+++ DATA TO USE

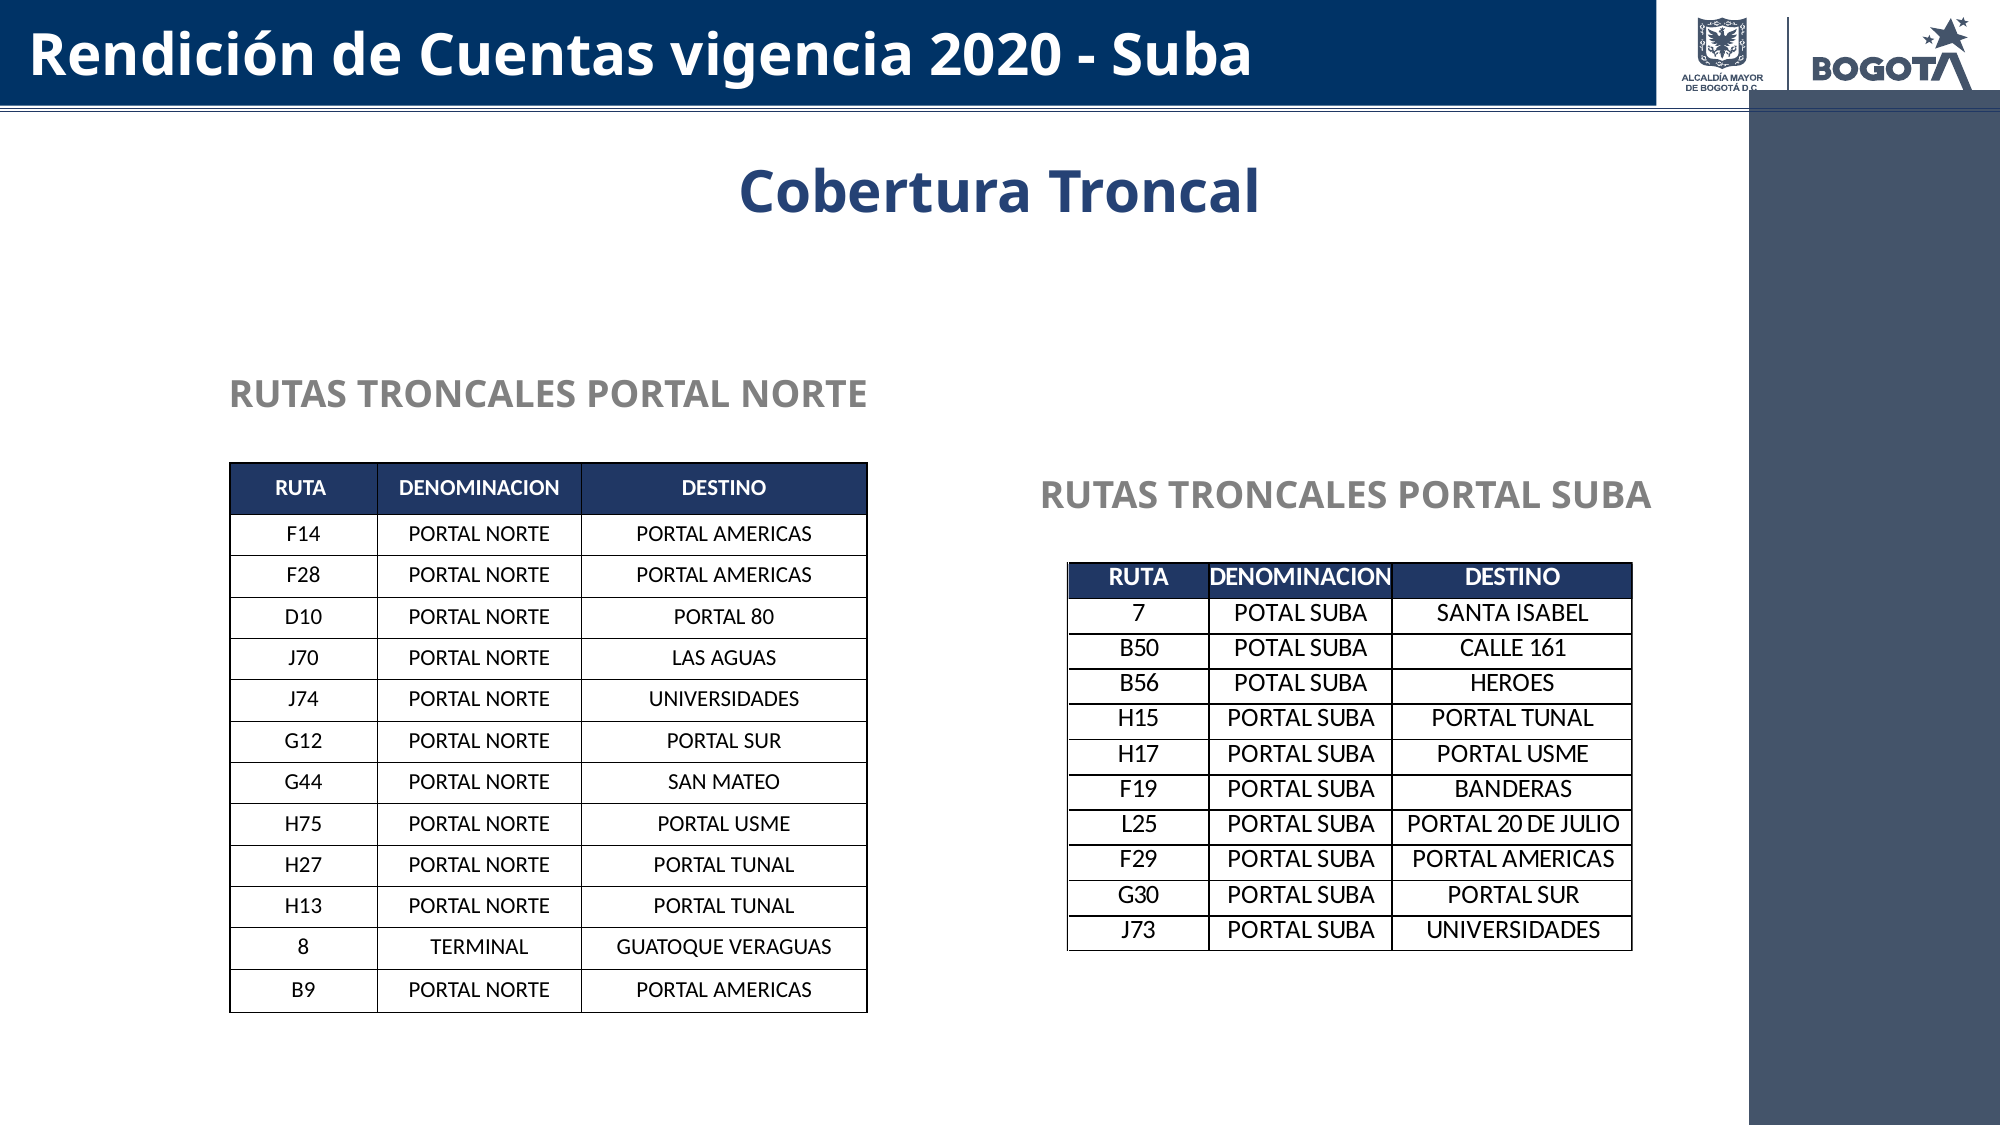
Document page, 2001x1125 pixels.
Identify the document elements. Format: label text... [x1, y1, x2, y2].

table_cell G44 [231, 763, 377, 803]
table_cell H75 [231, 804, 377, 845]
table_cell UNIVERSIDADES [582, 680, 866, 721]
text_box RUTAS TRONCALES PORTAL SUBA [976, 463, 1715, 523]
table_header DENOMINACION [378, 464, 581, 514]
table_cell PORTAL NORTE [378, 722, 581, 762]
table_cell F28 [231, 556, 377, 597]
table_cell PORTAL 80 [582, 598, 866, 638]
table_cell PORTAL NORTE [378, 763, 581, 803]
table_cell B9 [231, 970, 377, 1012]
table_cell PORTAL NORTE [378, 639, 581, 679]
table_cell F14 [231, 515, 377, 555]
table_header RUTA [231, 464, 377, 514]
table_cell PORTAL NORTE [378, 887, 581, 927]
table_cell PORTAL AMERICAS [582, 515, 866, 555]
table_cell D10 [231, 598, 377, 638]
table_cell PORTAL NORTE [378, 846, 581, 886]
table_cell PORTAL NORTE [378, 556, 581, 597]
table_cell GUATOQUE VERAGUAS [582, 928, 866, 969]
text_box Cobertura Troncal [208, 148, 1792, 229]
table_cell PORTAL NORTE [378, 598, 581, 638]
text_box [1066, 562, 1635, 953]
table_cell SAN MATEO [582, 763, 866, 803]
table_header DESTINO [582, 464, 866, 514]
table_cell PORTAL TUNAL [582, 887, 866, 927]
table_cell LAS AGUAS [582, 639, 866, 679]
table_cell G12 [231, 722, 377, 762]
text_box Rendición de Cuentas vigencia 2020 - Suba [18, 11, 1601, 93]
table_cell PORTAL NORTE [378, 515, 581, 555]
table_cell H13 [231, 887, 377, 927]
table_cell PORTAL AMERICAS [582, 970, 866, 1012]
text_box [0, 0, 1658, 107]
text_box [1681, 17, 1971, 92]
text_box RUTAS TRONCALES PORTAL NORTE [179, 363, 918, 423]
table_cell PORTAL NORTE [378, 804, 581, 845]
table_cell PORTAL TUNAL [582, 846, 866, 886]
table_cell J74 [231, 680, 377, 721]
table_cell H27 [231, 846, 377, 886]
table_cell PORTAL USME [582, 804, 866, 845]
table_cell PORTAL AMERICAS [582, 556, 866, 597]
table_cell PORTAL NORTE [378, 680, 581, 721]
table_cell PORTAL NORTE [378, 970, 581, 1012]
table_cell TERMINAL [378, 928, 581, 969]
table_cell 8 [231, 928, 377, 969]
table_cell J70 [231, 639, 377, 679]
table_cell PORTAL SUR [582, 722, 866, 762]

++++++

An exact copy of all the entries is required, and it must contain no pictures.

Document page, 2001x1125 pixels.
Identify the document elements. Format: label text... [x1, y1, x2, y2].

table_cell G44 [231, 763, 377, 803]
table_cell H75 [231, 804, 377, 845]
table_cell UNIVERSIDADES [582, 680, 866, 721]
text_box RUTAS TRONCALES PORTAL SUBA [976, 463, 1715, 523]
table_header DENOMINACION [378, 464, 581, 514]
table_cell PORTAL NORTE [378, 722, 581, 762]
table_cell F28 [231, 556, 377, 597]
table_cell PORTAL 80 [582, 598, 866, 638]
table_cell PORTAL NORTE [378, 763, 581, 803]
table_cell B9 [231, 970, 377, 1012]
table_cell PORTAL NORTE [378, 639, 581, 679]
table_cell F14 [231, 515, 377, 555]
table_header RUTA [231, 464, 377, 514]
table_cell PORTAL NORTE [378, 887, 581, 927]
table_cell PORTAL AMERICAS [582, 515, 866, 555]
table_cell D10 [231, 598, 377, 638]
table_cell PORTAL NORTE [378, 846, 581, 886]
table_cell PORTAL NORTE [378, 556, 581, 597]
table_cell GUATOQUE VERAGUAS [582, 928, 866, 969]
text_box Cobertura Troncal [208, 148, 1792, 229]
table_cell PORTAL NORTE [378, 598, 581, 638]
text_box [1066, 562, 1635, 953]
table_cell SAN MATEO [582, 763, 866, 803]
table_header DESTINO [582, 464, 866, 514]
table_cell PORTAL TUNAL [582, 887, 866, 927]
table_cell LAS AGUAS [582, 639, 866, 679]
table_cell G12 [231, 722, 377, 762]
text_box Rendición de Cuentas vigencia 2020 - Suba [18, 11, 1601, 93]
table_cell PORTAL NORTE [378, 515, 581, 555]
table_cell H13 [231, 887, 377, 927]
table_cell PORTAL AMERICAS [582, 970, 866, 1012]
text_box [0, 0, 1658, 107]
text_box [1681, 17, 1971, 92]
text_box RUTAS TRONCALES PORTAL NORTE [179, 363, 918, 423]
table_cell PORTAL NORTE [378, 804, 581, 845]
table_cell PORTAL TUNAL [582, 846, 866, 886]
table_cell J74 [231, 680, 377, 721]
table_cell H27 [231, 846, 377, 886]
table_cell PORTAL USME [582, 804, 866, 845]
table_cell PORTAL AMERICAS [582, 556, 866, 597]
table_cell PORTAL NORTE [378, 680, 581, 721]
table_cell PORTAL NORTE [378, 970, 581, 1012]
table_cell TERMINAL [378, 928, 581, 969]
table_cell 8 [231, 928, 377, 969]
table_cell J70 [231, 639, 377, 679]
table_cell PORTAL SUR [582, 722, 866, 762]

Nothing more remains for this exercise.